[EXTRACT PROVIDED]
────

At every level there is much to evaluate as you decide who you will choose to fill elective offices and make decisions on your behalf.
Choosing wisely is paramount.
Most elections are still a year away. Yet there are many opportunities and ways to become engaged early in the electoral process to help us make better choices.
But many of us want to get engaged only when we have to, perhaps a few weeks or days before we have to go to the polls and cast a vote.
Too often, we haven’t paid much attention to what has been said or done by candidates leading up to the time they want you to put your political, economic and social quality of life in their hands.
Shouldn’t we look into their backgrounds to find out as much as we can about who they are? What do they truly stand for?
Many candidates are very good at hiding their true colors, or being evasive on how they truly feel about issues until after they are elected.
But if we pay close enough attention — and become more engaged — we can figure it out.
If they have held elective office before, then they have a record — good, bad, or ineffective. They have shown you who they are and what their agenda is.
All elections are important at every level of our governmental system.
But the one that will consume most Americans, and which is already dominating the political conversation and media attention is the 2024 presidential election.
While President Joe Biden is the presumptive Democratic nominee, many candidates are seeking to become the Republican nominee, including former President Donald Trump.
Townhall meetings with the aspiring Republican candidates are already taking place and being broadcast broadly. The first Republican primary debate is scheduled to occur in August.
The evaluation process has begun. Will you be paying attention?
The schedules for the 2024 primary elections have already been determined.

────

[DATASET SECTION]

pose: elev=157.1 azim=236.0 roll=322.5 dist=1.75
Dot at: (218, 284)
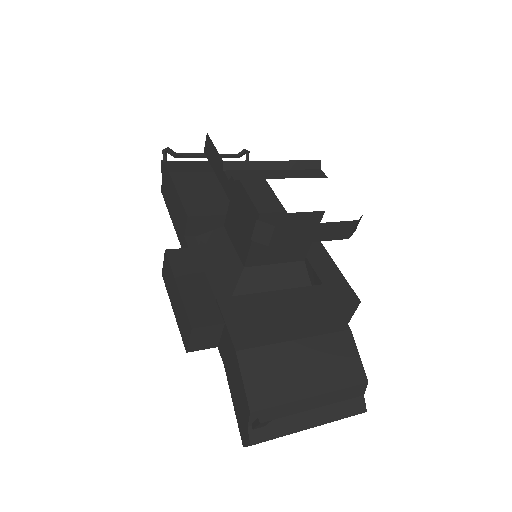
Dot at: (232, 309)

────

[YOUR OBJECTIVE]
Pick up the piece above on vetting candidates before the 2024 elections and carry it forward from its last sentence.

[SOLVED EXERCISE]
If you wait until November of next year, many irreversible decisions will have already been made.
The overriding question: Who will be most qualified to lead this very divided nation — on many fronts — with all of its serious, and what could be defining, challenges?
What qualifications will you look for in the candidates who will be vying for your support, and ultimately your vote?
A few very important qualifications come to mind.
First and foremost, the president should know this country’s history, the role, structure, and function of our form of government. The president should be the role model when it comes to respecting and upholding the Constitution and the rule of law.
Which candidate consistently demonstrates a command of the major issues, challenges and policy decisions facing the country in sufficient enough detail to distinguish between good advice and bad?
Who can best provide leadership and direction, and has the communication, negotiation, and consensus-building skills to achieve meaningful outcomes?
For such an important position, who we elect must have the right leadership experience. He or she must be able to select the right cabinet or management team to grapple with some of the most complex issues facing our time within our borders and globally.
What is their vision for the country? Is it realistic and achievable?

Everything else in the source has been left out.